The local high school delivered some promising news about student development during the first Nye County School District Board of Trustees meeting of 2015 on Tuesday.
Pahrump Valley High School Principal Chris Brockman outlined several new programs at the campus designed to bolster academic achievement.
Of the roughly 1,300 student body population, Brockman said more 300 students have maintained a B-plus average.
The good news came right after Brockman reported to the board that some areas of student performance need improvement.
“Our star rating is three and proficiency exams are lagging a little bit behind the state and the district as far as reading and math, so it’s an area of emphasis for us,” he said. “We are ahead of the state and the district in writing and science proficiencies.”
He noted that the school has partnered with Great Basin College to get a jump start on their respective college careers.
“At this point in time we have 310 students who have a 3.5 grade point average at the school,” he said. “We are also looking at trying to get more of our students who are on line to graduate, to move into GBC and take some college classes. It will give them more of an opportunity with the elective part of it.”
At least two new programs now underway at the school allow students to get a taste of working in the private job sector by training through Pahrump’s Goodwill retail store.
Students can also gain additional classroom tutoring from the local AmeriCorps organization through NyE Communities Coalition.
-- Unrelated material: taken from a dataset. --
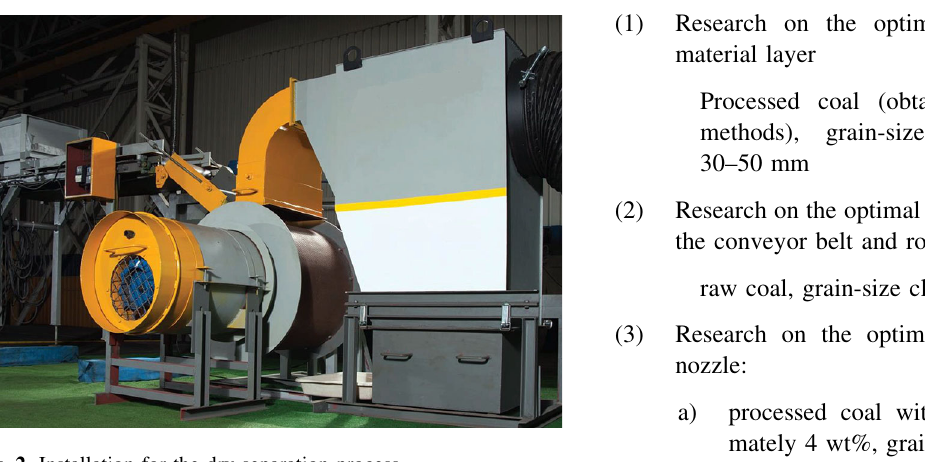
Fig. 2 Installation for the dry separation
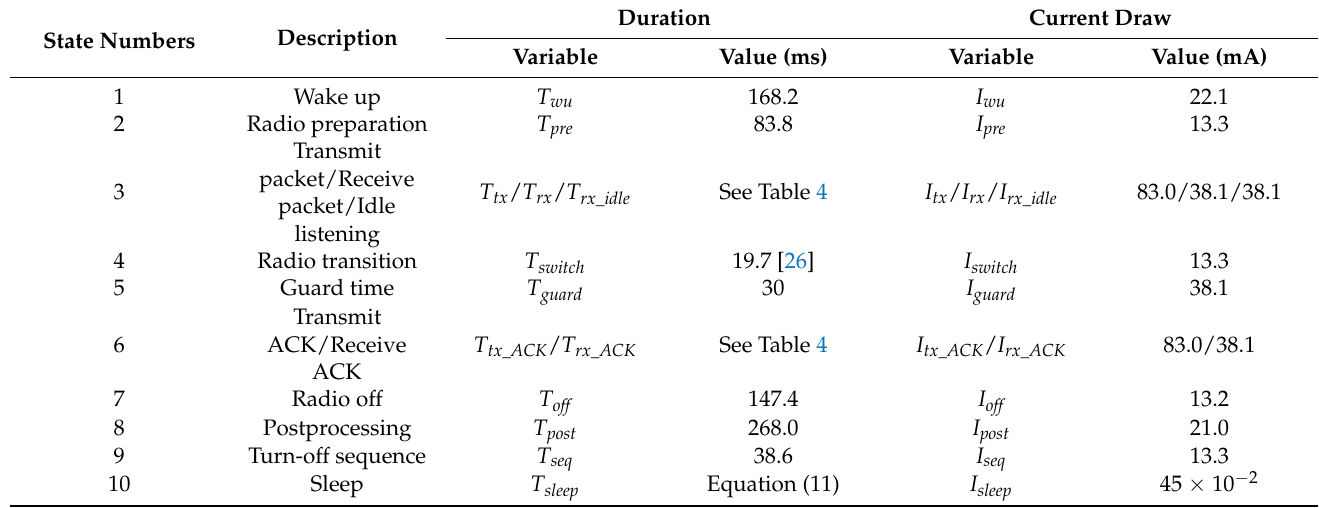
Table 3. States and associated variables, together with their values for the communication process [24].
“This is a program that should be in place by the fourth quarter,” he said. “Our self-contained classes will be going up and getting some job training at Goodwill. AmeriCorps representatives will work with some of our students in our math and English classes where those areas are needed.”
Overall faculty attendance Brockman said was up a few percentage points from last year at 92 percent, while support staff attendance stands at 82 percent, which has also increased compared to last year.
The principal also noted that student attendance slightly exceeded that of the faculty at 93 percent.
Additionally, the new credit recovery system at the school Brockman said, provides opportunities for high school juniors and seniors to redo classes they previously failed, in order to meet credit requirements to graduate.
He also spoke about the school’s new altered lunch schedule.
“We’ve moved to a two-lunch system, which has allowed us to close the campus for the ninth and tenth graders, so that we can contain them at the school,” he said. “We’ve also started credit recovery and tutoring three times a week that’s been going on since the beginning of the year, so parents and students can take advantage of that and we can try to get our credit deficient students in line.”
The implementation of brand new discipline policies at the school according to Brockman is structured to benefit students.
“The plan is to have in-house detention and we believe that is significant because it will keep the students at school with us,” he said. “Our aim is not to let students repeat classes that they failed and the fact that we are going to enroll them back that they’ve already not done well in, we’d like to offer credit recovery during the day for them to go into those classes, which will more solidify our class sizes and class loads.”